Material supplied START
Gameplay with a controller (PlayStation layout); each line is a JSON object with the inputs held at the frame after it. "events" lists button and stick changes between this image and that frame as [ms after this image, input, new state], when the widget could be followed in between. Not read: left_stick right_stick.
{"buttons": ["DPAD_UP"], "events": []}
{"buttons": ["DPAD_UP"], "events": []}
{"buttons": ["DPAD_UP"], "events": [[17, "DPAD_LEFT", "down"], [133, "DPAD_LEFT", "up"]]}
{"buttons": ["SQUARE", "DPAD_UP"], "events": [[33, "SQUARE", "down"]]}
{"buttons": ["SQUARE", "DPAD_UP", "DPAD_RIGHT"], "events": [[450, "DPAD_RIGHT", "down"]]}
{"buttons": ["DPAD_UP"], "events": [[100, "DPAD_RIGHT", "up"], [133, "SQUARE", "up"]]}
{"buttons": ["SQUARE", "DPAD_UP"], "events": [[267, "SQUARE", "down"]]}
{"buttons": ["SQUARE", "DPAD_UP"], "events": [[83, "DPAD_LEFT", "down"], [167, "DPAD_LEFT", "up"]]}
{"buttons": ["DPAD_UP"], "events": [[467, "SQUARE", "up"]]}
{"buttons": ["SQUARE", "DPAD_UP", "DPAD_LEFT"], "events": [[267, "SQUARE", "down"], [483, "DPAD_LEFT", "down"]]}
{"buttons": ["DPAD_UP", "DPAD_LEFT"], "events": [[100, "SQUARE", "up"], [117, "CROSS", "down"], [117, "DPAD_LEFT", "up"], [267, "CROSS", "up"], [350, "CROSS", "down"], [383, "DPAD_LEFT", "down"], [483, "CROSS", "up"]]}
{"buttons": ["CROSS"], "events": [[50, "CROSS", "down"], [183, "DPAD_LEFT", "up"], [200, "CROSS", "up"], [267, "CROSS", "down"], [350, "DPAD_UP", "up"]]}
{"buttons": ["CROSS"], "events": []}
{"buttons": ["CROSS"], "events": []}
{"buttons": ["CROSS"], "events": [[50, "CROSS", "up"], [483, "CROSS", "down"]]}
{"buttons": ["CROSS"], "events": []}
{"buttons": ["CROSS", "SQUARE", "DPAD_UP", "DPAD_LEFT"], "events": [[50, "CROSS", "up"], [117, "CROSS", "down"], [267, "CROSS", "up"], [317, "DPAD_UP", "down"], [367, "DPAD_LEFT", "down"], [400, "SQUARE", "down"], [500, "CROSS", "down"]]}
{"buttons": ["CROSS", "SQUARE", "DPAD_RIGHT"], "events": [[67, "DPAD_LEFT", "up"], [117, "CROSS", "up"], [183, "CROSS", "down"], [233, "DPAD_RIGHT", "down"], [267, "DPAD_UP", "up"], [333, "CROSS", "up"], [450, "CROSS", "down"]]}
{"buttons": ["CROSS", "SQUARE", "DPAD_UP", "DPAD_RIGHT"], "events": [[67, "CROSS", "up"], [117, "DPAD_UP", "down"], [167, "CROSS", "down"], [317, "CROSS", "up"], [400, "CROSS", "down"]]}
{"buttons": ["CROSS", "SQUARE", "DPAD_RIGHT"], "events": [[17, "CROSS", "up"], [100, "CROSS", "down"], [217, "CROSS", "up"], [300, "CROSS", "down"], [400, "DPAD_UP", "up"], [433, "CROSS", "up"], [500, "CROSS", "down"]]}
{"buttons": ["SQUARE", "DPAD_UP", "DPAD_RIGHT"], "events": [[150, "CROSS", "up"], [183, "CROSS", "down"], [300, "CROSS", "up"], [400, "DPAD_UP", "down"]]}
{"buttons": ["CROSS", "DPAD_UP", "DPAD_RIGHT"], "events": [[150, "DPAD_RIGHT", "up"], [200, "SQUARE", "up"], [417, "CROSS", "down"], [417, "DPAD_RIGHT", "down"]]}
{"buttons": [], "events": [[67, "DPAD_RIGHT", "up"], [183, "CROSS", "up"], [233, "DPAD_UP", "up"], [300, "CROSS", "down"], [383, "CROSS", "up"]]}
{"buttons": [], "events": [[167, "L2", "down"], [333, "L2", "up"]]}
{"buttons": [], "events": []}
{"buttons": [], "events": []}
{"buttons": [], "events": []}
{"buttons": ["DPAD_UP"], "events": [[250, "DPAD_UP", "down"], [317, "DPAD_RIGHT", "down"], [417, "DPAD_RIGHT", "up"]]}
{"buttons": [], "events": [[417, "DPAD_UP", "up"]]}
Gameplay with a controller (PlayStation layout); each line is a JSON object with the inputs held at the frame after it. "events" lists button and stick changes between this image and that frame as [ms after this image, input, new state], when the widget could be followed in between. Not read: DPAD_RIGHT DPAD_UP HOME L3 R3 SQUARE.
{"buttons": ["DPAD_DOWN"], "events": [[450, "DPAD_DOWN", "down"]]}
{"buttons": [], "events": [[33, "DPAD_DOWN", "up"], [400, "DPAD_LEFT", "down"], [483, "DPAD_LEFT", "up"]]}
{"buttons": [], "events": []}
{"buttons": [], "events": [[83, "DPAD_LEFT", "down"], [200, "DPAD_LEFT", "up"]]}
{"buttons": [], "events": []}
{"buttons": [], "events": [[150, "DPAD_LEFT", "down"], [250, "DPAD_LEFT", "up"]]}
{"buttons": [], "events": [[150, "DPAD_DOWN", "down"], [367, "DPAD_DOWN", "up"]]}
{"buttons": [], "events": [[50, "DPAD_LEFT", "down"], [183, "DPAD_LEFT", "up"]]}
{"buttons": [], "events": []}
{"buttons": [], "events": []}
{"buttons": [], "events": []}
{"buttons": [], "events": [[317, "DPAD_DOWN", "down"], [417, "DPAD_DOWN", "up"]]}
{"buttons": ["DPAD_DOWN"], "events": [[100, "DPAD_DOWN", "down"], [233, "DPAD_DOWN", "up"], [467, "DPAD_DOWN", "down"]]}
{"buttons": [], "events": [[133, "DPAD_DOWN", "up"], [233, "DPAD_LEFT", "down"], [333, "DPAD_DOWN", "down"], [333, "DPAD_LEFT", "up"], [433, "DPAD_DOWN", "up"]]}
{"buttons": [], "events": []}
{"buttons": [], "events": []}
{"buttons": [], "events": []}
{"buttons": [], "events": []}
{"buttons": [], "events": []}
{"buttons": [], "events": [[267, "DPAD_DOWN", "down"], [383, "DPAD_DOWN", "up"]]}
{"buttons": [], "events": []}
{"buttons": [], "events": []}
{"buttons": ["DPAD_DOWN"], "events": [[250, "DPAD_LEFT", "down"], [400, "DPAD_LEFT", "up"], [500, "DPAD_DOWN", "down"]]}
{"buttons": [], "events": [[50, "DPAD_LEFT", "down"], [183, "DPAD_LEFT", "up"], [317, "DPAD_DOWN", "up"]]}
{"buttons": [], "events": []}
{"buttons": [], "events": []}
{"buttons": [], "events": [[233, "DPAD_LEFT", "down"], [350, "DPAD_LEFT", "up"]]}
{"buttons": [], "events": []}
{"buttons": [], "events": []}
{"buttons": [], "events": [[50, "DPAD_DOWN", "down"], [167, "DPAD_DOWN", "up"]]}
Material supplied END
_To do_
All the entries above need to be reproduced exactly.

_Written answer_
Gameplay with a controller (PlayStation layout); each line is a JSON object with the inputs held at the frame after it. "events" lists button and stick changes between this image and that frame as [ms after this image, input, new state], when the widget could be followed in between. Not read: left_stick right_stick.
{"buttons": ["DPAD_UP"], "events": []}
{"buttons": ["DPAD_UP"], "events": []}
{"buttons": ["DPAD_UP"], "events": [[17, "DPAD_LEFT", "down"], [133, "DPAD_LEFT", "up"]]}
{"buttons": ["SQUARE", "DPAD_UP"], "events": [[33, "SQUARE", "down"]]}
{"buttons": ["SQUARE", "DPAD_UP", "DPAD_RIGHT"], "events": [[450, "DPAD_RIGHT", "down"]]}
{"buttons": ["DPAD_UP"], "events": [[100, "DPAD_RIGHT", "up"], [133, "SQUARE", "up"]]}
{"buttons": ["SQUARE", "DPAD_UP"], "events": [[267, "SQUARE", "down"]]}
{"buttons": ["SQUARE", "DPAD_UP"], "events": [[83, "DPAD_LEFT", "down"], [167, "DPAD_LEFT", "up"]]}
{"buttons": ["DPAD_UP"], "events": [[467, "SQUARE", "up"]]}
{"buttons": ["SQUARE", "DPAD_UP", "DPAD_LEFT"], "events": [[267, "SQUARE", "down"], [483, "DPAD_LEFT", "down"]]}
{"buttons": ["DPAD_UP", "DPAD_LEFT"], "events": [[100, "SQUARE", "up"], [117, "CROSS", "down"], [117, "DPAD_LEFT", "up"], [267, "CROSS", "up"], [350, "CROSS", "down"], [383, "DPAD_LEFT", "down"], [483, "CROSS", "up"]]}
{"buttons": ["CROSS"], "events": [[50, "CROSS", "down"], [183, "DPAD_LEFT", "up"], [200, "CROSS", "up"], [267, "CROSS", "down"], [350, "DPAD_UP", "up"]]}
{"buttons": ["CROSS"], "events": []}
{"buttons": ["CROSS"], "events": []}
{"buttons": ["CROSS"], "events": [[50, "CROSS", "up"], [483, "CROSS", "down"]]}
{"buttons": ["CROSS"], "events": []}
{"buttons": ["CROSS", "SQUARE", "DPAD_UP", "DPAD_LEFT"], "events": [[50, "CROSS", "up"], [117, "CROSS", "down"], [267, "CROSS", "up"], [317, "DPAD_UP", "down"], [367, "DPAD_LEFT", "down"], [400, "SQUARE", "down"], [500, "CROSS", "down"]]}
{"buttons": ["CROSS", "SQUARE", "DPAD_RIGHT"], "events": [[67, "DPAD_LEFT", "up"], [117, "CROSS", "up"], [183, "CROSS", "down"], [233, "DPAD_RIGHT", "down"], [267, "DPAD_UP", "up"], [333, "CROSS", "up"], [450, "CROSS", "down"]]}
{"buttons": ["CROSS", "SQUARE", "DPAD_UP", "DPAD_RIGHT"], "events": [[67, "CROSS", "up"], [117, "DPAD_UP", "down"], [167, "CROSS", "down"], [317, "CROSS", "up"], [400, "CROSS", "down"]]}
{"buttons": ["CROSS", "SQUARE", "DPAD_RIGHT"], "events": [[17, "CROSS", "up"], [100, "CROSS", "down"], [217, "CROSS", "up"], [300, "CROSS", "down"], [400, "DPAD_UP", "up"], [433, "CROSS", "up"], [500, "CROSS", "down"]]}
{"buttons": ["SQUARE", "DPAD_UP", "DPAD_RIGHT"], "events": [[150, "CROSS", "up"], [183, "CROSS", "down"], [300, "CROSS", "up"], [400, "DPAD_UP", "down"]]}
{"buttons": ["CROSS", "DPAD_UP", "DPAD_RIGHT"], "events": [[150, "DPAD_RIGHT", "up"], [200, "SQUARE", "up"], [417, "CROSS", "down"], [417, "DPAD_RIGHT", "down"]]}
{"buttons": [], "events": [[67, "DPAD_RIGHT", "up"], [183, "CROSS", "up"], [233, "DPAD_UP", "up"], [300, "CROSS", "down"], [383, "CROSS", "up"]]}
{"buttons": [], "events": [[167, "L2", "down"], [333, "L2", "up"]]}
{"buttons": [], "events": []}
{"buttons": [], "events": []}
{"buttons": [], "events": []}
{"buttons": ["DPAD_UP"], "events": [[250, "DPAD_UP", "down"], [317, "DPAD_RIGHT", "down"], [417, "DPAD_RIGHT", "up"]]}
{"buttons": [], "events": [[417, "DPAD_UP", "up"]]}
Gameplay with a controller (PlayStation layout); each line is a JSON object with the inputs held at the frame after it. "events" lists button and stick changes between this image and that frame as [ms after this image, input, new state], when the widget could be followed in between. Not read: DPAD_RIGHT DPAD_UP HOME L3 R3 SQUARE.
{"buttons": ["DPAD_DOWN"], "events": [[450, "DPAD_DOWN", "down"]]}
{"buttons": [], "events": [[33, "DPAD_DOWN", "up"], [400, "DPAD_LEFT", "down"], [483, "DPAD_LEFT", "up"]]}
{"buttons": [], "events": []}
{"buttons": [], "events": [[83, "DPAD_LEFT", "down"], [200, "DPAD_LEFT", "up"]]}
{"buttons": [], "events": []}
{"buttons": [], "events": [[150, "DPAD_LEFT", "down"], [250, "DPAD_LEFT", "up"]]}
{"buttons": [], "events": [[150, "DPAD_DOWN", "down"], [367, "DPAD_DOWN", "up"]]}
{"buttons": [], "events": [[50, "DPAD_LEFT", "down"], [183, "DPAD_LEFT", "up"]]}
{"buttons": [], "events": []}
{"buttons": [], "events": []}
{"buttons": [], "events": []}
{"buttons": [], "events": [[317, "DPAD_DOWN", "down"], [417, "DPAD_DOWN", "up"]]}
{"buttons": ["DPAD_DOWN"], "events": [[100, "DPAD_DOWN", "down"], [233, "DPAD_DOWN", "up"], [467, "DPAD_DOWN", "down"]]}
{"buttons": [], "events": [[133, "DPAD_DOWN", "up"], [233, "DPAD_LEFT", "down"], [333, "DPAD_DOWN", "down"], [333, "DPAD_LEFT", "up"], [433, "DPAD_DOWN", "up"]]}
{"buttons": [], "events": []}
{"buttons": [], "events": []}
{"buttons": [], "events": []}
{"buttons": [], "events": []}
{"buttons": [], "events": []}
{"buttons": [], "events": [[267, "DPAD_DOWN", "down"], [383, "DPAD_DOWN", "up"]]}
{"buttons": [], "events": []}
{"buttons": [], "events": []}
{"buttons": ["DPAD_DOWN"], "events": [[250, "DPAD_LEFT", "down"], [400, "DPAD_LEFT", "up"], [500, "DPAD_DOWN", "down"]]}
{"buttons": [], "events": [[50, "DPAD_LEFT", "down"], [183, "DPAD_LEFT", "up"], [317, "DPAD_DOWN", "up"]]}
{"buttons": [], "events": []}
{"buttons": [], "events": []}
{"buttons": [], "events": [[233, "DPAD_LEFT", "down"], [350, "DPAD_LEFT", "up"]]}
{"buttons": [], "events": []}
{"buttons": [], "events": []}
{"buttons": [], "events": [[50, "DPAD_DOWN", "down"], [167, "DPAD_DOWN", "up"]]}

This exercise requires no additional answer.